A woman from Japan became enamored with a man on Instagram who claimed to be a Russian cosmonaut stationed on the International Space Station (ISS). Japanese news outlet Yomiuri Shimbun reports that during the very long-distance relationship, the man convinced her that he could not get back home because he could not afford a "return ticket to Earth."
They began their romance on Instagram on June 28, and as love scams go, he was the first to say those three little words that mean so much --- I love you.
"I want to start my life in Japan," he said. "I can't understand it even if I say it 1000 times, but I keep saying it. I love you [machine translated]."
He also told her he wanted to marry her as soon as he was back on Earth but could not afford the ride home.
The woman agreed to send him money to pay for the expensive trip. Between August 19 and September 5, the woman sent the fake astronaut five wire transfers totaling 4.4 million yen ($30,000 US). She finally got suspicious and called the police after the man continued asking for more and more money.
The victim of the out-of-this-world con job was convinced of the scammer's sincerity by the many orbital pictures he posted and his frequent mentions of NASA and JAXA (Japan Aerospace Exploration Agency). However, throughout their correspondence, there were several red flags that the lady overlooked.
For example, he claimed a lapse in his messages was caused by the poor cellular reception aboard the ISS. Not only does the ISS have no cellular reception, but its only mode of communication is through agency-controlled satellites with ground personnel.

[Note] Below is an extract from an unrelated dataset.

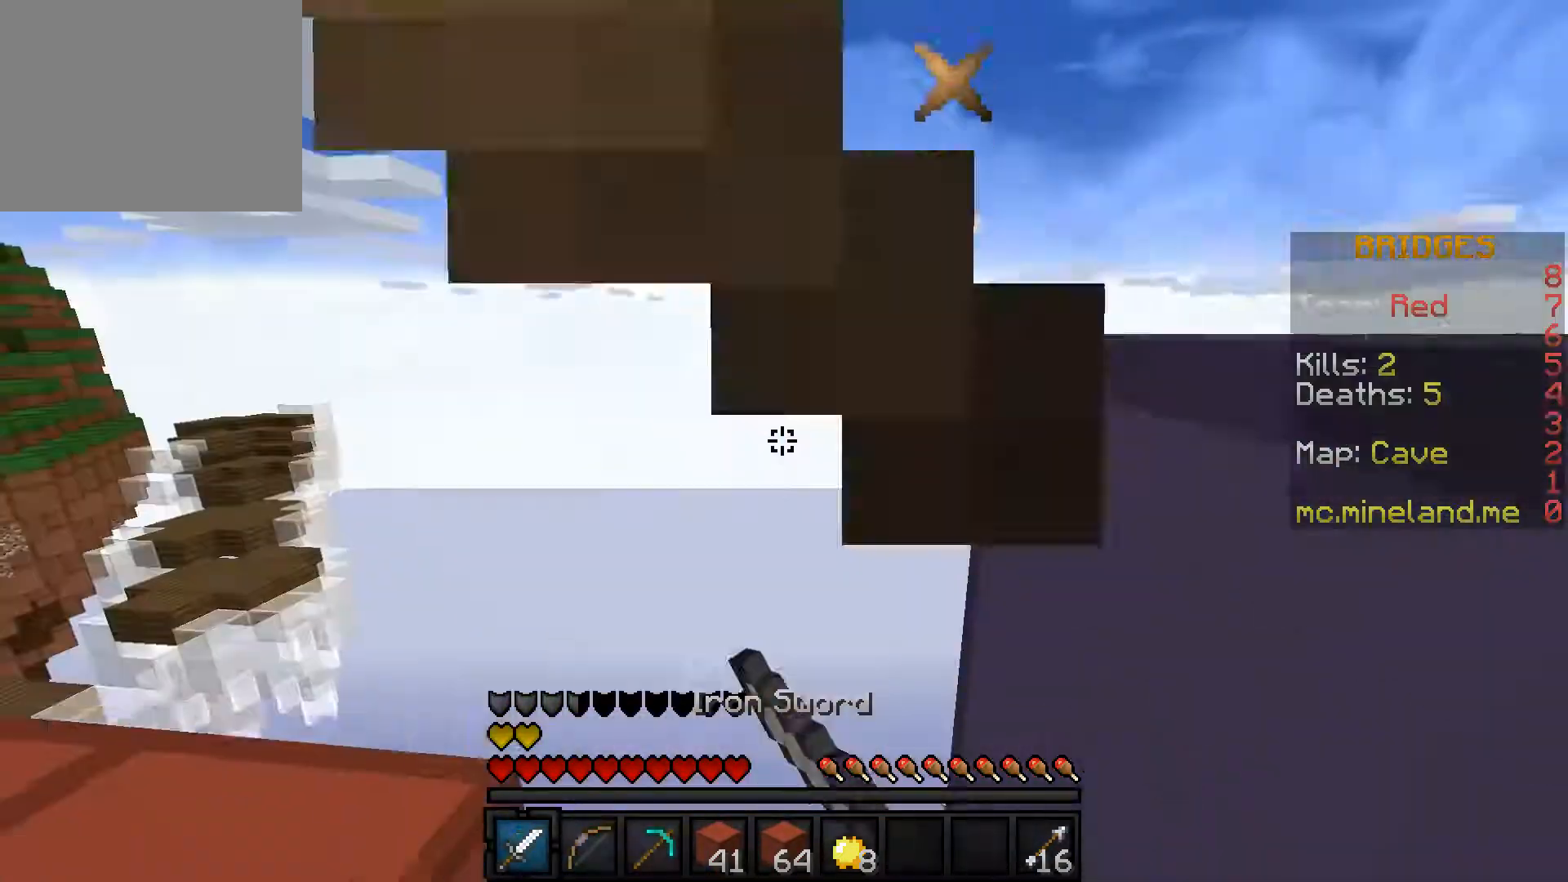
{"keys": ["w"], "events": [[100, "a", "down"], [350, "a", "up"], [467, "w", "down"]]}
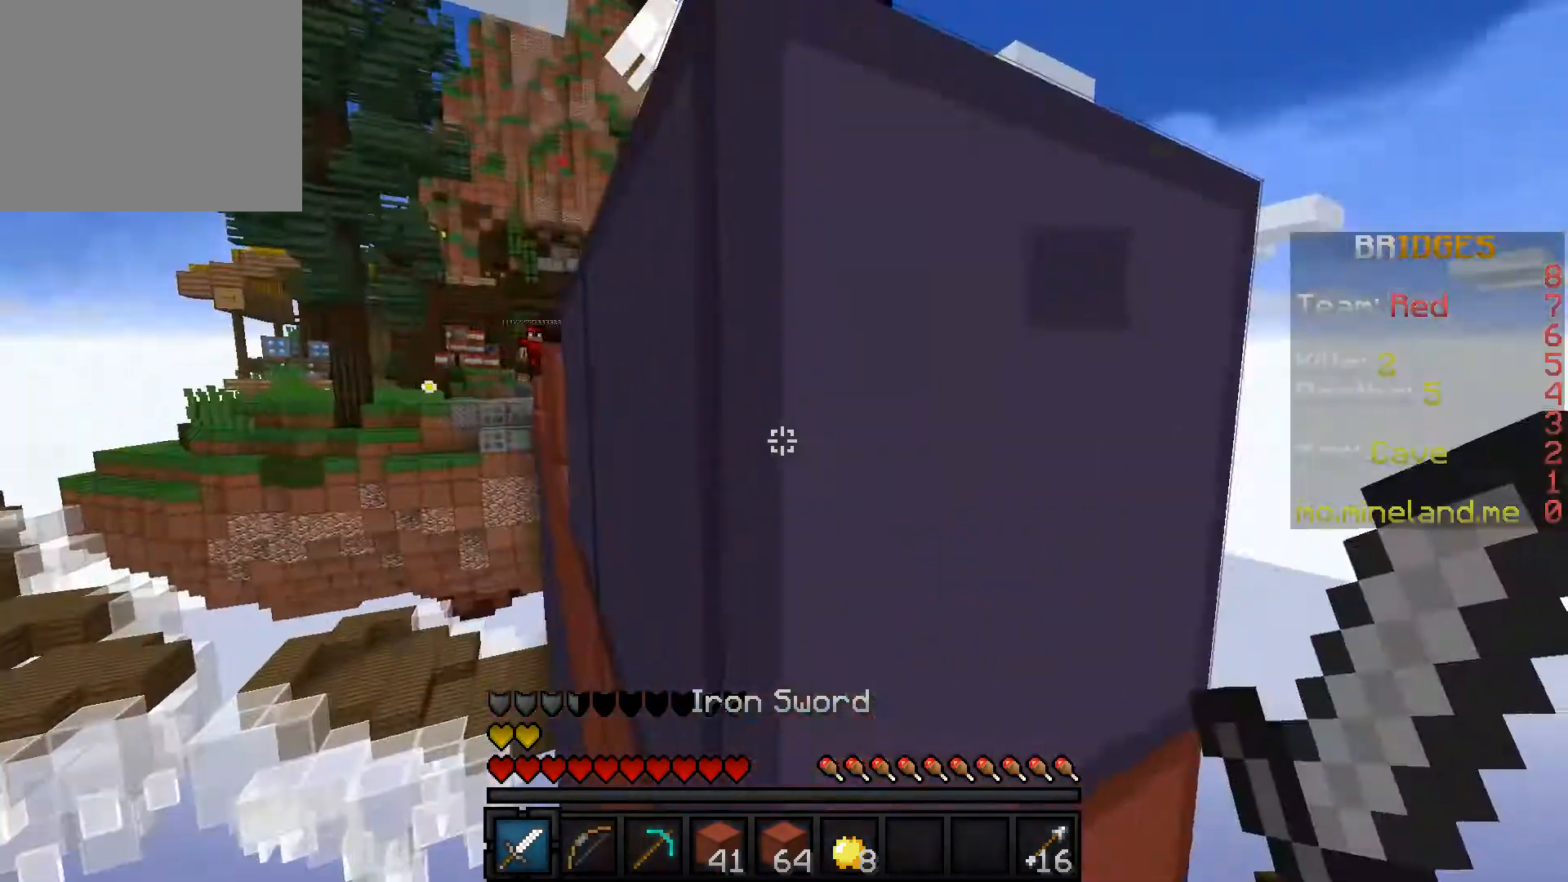
{"keys": ["w"], "events": []}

It is also common knowledge that astronauts stationed on the ISS are sent by their countries on the government's dime. Of course, some confusion is understandable with the privatizing of space flight by companies like Blue Origin and Space X. However, rest assured that whether it's a private company or the government, nobody is buying or selling one-way tickets to space. Well, at least not until we start colonizing something up there, be it the Moon, Mars, or something else.
The Shiga Prefectural Police in Higashiomi City is investigating the crime as an "international romance scam." Authorities have released no other information on their investigation.